Exercise text:

The specific historical court that is the implicit background to the Monk’s songs is that of Archbishop Pilgrim II von Puchheim, who ruled Salzburg as an independent ecclesiastical principality between 1365 and 1396. (See » Fig. Throne Seal Pilgrim’s II. of Puchheim)

 

 

The archbishop’s worldly authority extended over most of the current Bundesland Salzburg and included possessions in Styria and Carinthia, and in Carniola in modern Slovenia. Simultaneously, Salzburg’s ecclesiastical ambit (the two did not always overlap) extended over suffragans in modern Bavaria (Freising, Regensburg, Passau and Chiemsee), in Carinthia (Lavant, Gurk) and Styria (Seckau), as well as Brixen/Bressanone in modern Italy. Enjoying close connections with the King of the Romans Wenceslas in Prague, as well as long-standing familial ties to the Habsburg dukes of Austria, Archbishop Pilgrim and his court were well-placed to benefit from the cultural capital of the time.[10]

Pilgrim’s reign was a combination of great political exploits on a regional, indeed continental, scale, improved fiscal security and management of the Hochstift’s resources (notably the essentially important salt-works, but also shipping along the Salzach). It is no surprise that his portrait was painted even in charters concerning his ordinary ecclesiastical administration: see » Fig. Throne Seal Pilgrim’s II. of Puchheim.

 

Fig. Archbishop Pilgrim II of Salzburg

Fig. Archbishop Pilgrim II of Salzburg

Detail of an indulgence document from February 25, 1372 for the church in Großarl (Pongau). © Salzburg, Archiv des Erzbistums Salzburg, n. 421 (1372 II 25).

Recorded data:

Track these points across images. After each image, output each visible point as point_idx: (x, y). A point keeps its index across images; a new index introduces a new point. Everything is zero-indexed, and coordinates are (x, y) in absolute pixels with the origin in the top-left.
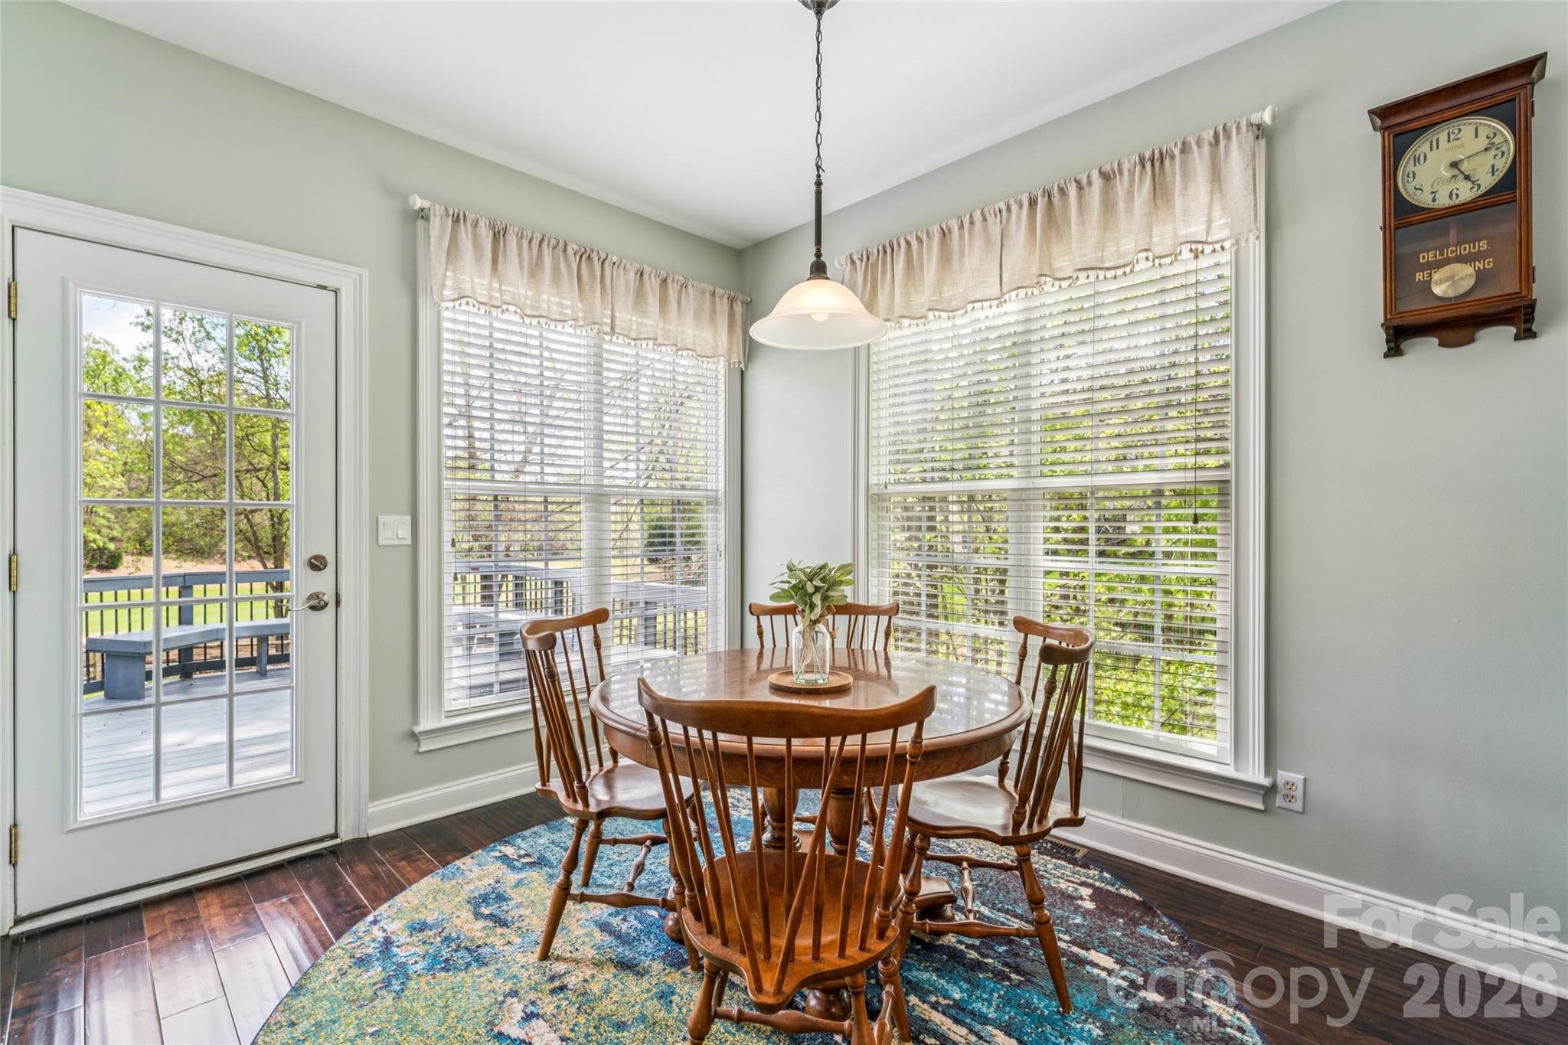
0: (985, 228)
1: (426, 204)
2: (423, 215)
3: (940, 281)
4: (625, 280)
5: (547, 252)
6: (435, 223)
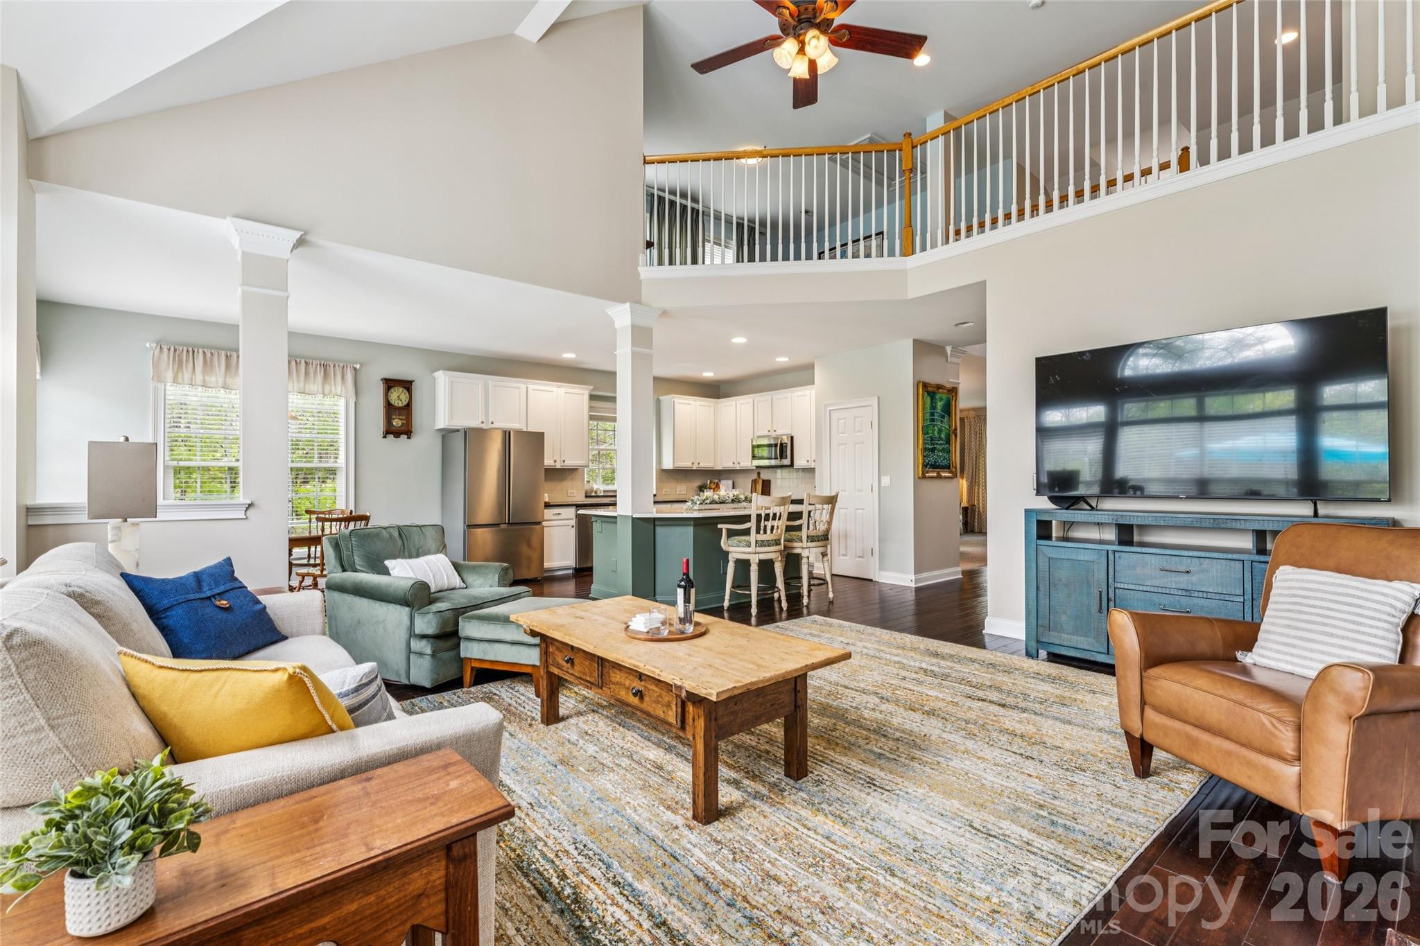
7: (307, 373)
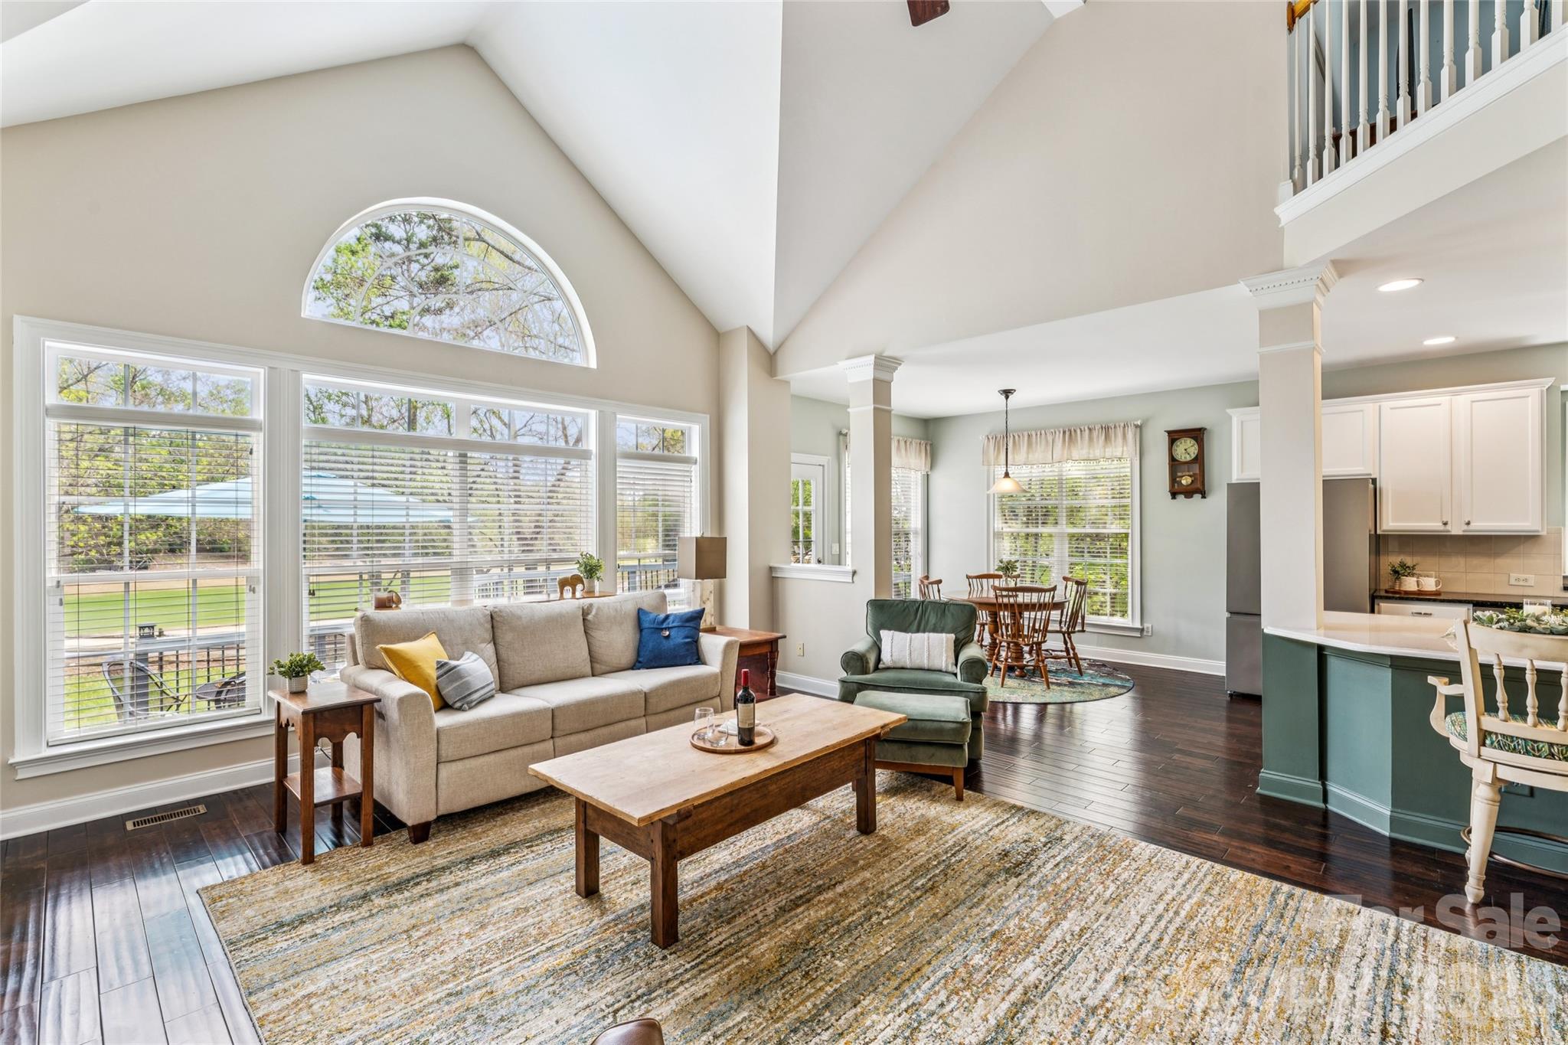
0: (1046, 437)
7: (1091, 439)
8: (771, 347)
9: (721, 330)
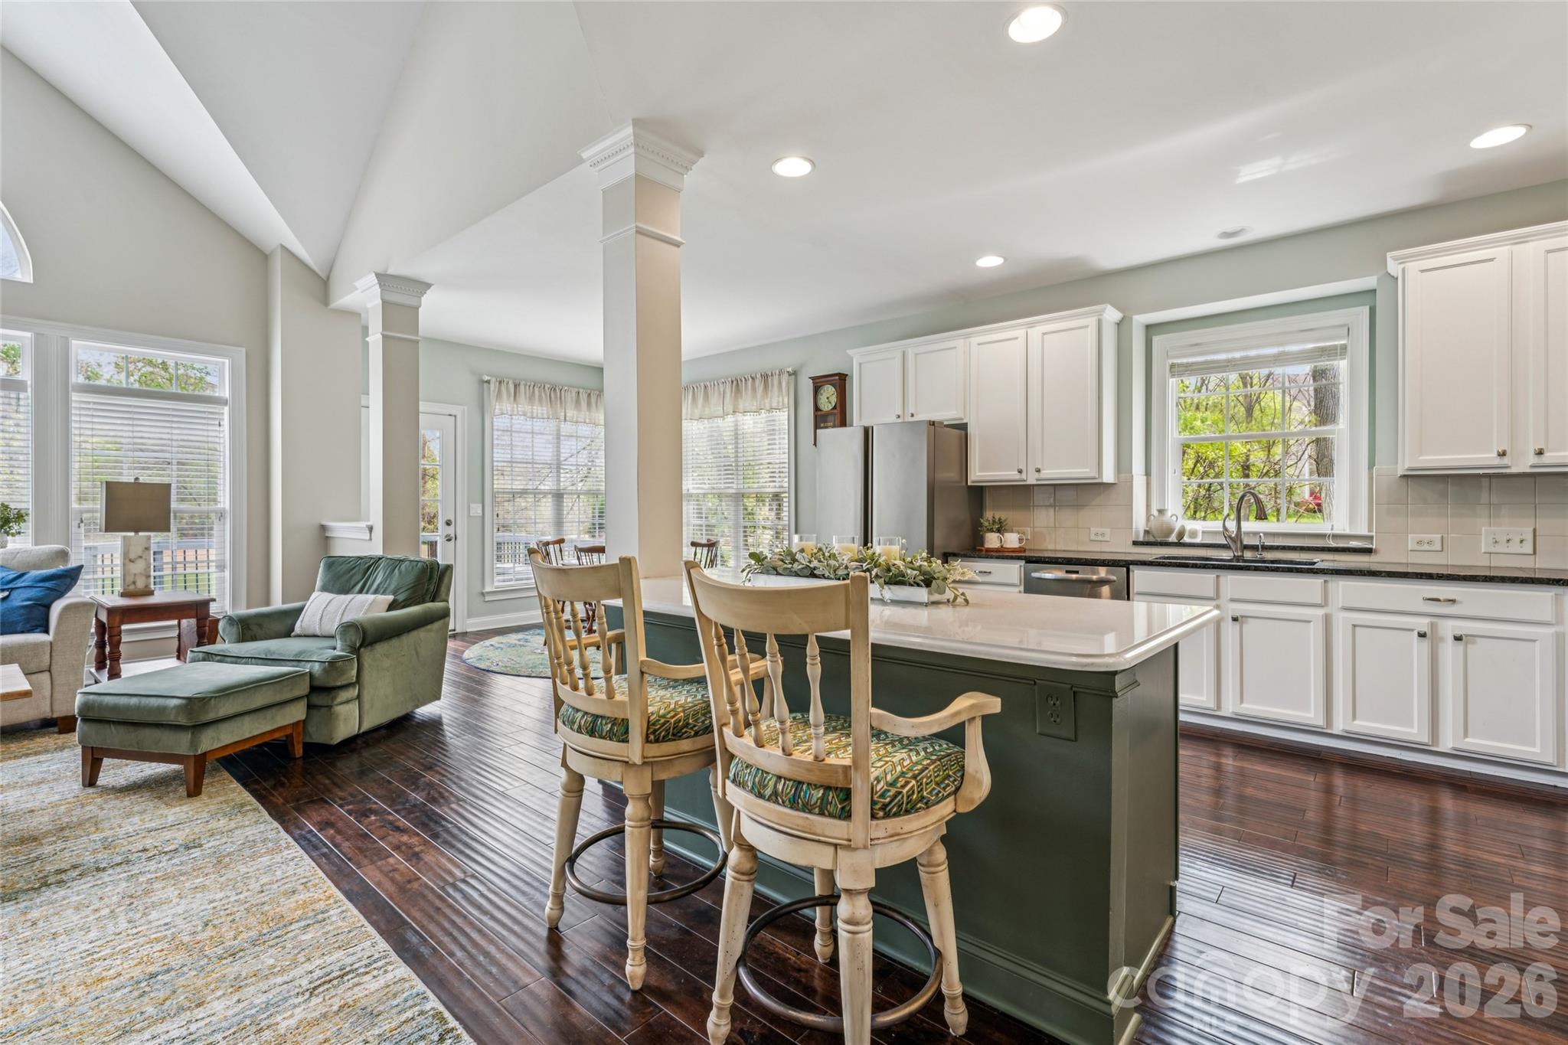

Exercise prompt:
Answer these questions using the text on Archbishop Pilgrim II of Salzburg.
(a) Between which years did Pilgrim II rule Salzburg?
(b) Which of the Hochstift's resources does the text call essentially important?
(c) On what date was the indulgence document for the church in Großarl issued?

Result of this exercise:
(a) Between 1365 and 1396.
(b) The salt-works.
(c) February 25, 1372.